Personal information
- Nationality: Indian
- Born: 21 January 1997 (age 29) Ballabgarh, Haryana, India
- Height: 172 cm (5 ft 8 in)
- Weight: Flyweight

Boxing career

Medal record
Men's amateur boxing
Representing India
Commonwealth Games
| Gold medal – first place | 2018 Gold Coast | Flyweight |

= Gaurav Solanki =

Indian boxer

Gaurav Solanki (born 21 January 1997) is an Indian boxer. He competes in the 52 kg category. In the year 2018, at the Commonwealth Games held in Gold Coast, Queensland, he won the gold medal in boxing's flyweight 52 kg category. He hails from Ballabgarh, Faridabad, Haryana.

== Primary and personal life ==
Gaurav Solanki was born on 21 January 1997 in Ballabgarh of Faridabad district. His father, Vijay Pal Singh, is an electrician and has an electric shop. His younger brother, Saurav is a boxer and trains at a local boxing academy in the 46–49 kg category. Her elder sister, Neelam was the national level boxing champion from 2013 to 2015.

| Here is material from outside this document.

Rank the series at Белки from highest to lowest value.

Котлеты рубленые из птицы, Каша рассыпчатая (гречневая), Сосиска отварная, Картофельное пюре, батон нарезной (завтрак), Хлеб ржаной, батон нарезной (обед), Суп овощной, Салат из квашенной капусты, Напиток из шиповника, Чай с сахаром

In Ballabgarh village, there was a lack of sports culture and very few people came forward to inspire Gaurav to pursue boxing. His school started boxing training as a sport and in order to have fun Gaurav joined, and soon boxing became his profession. Though in the initial days, there was a big problem in his family finances, i.e., in order to be a good boxer one needs enough financial support to have good food and training. In 2012, when Gaurav started showing the spark of becoming a boxer, his father sold his 50-yard land to financially support Gaurav's boxing career. So, when Gaurav decided to become a boxer, his family came forward to help him in every possible way so he could pursue his dream without giving him a hint of the financial crisis of the family.

== Career ==
=== 2018, Commonwealth Games, Gold Coast, Australia ===
- On 9 April 2018, in the last 16 rounds, Gaurav beat Ghana's Empiyar Akimos Annang Ampiah with a score of 4-0.
- On 11 April 2018, in the quarter-finals, Gaurav beat Papua New Guinea's Charles Keama with a score of 5-0.
- On 13 April 2018, in the semifinals Gaurav beat Sri Lankan M. Vidanalange Ishan Bandra with a score of 4-0 margin.
- On 14 April, in the final, Gaurav beat Ireland's Brendan Irvine with a final score of 4-1.
After the bout, the final scores made by five judges were 29-28, 30-25, 29-28, 28-29, 29-28, giving the gold medal in the Flyweight 52 kg category of male boxing event to Gaurav and making him the first Indian male boxer to win a gold medal in the 2018 Commonwealth Games. After winning the gold medal, he said, "Today I am dedicating my medal to my mother and I want to represent Tokyo Olympics 2020 and I want to stay there when the Indian flag is raised."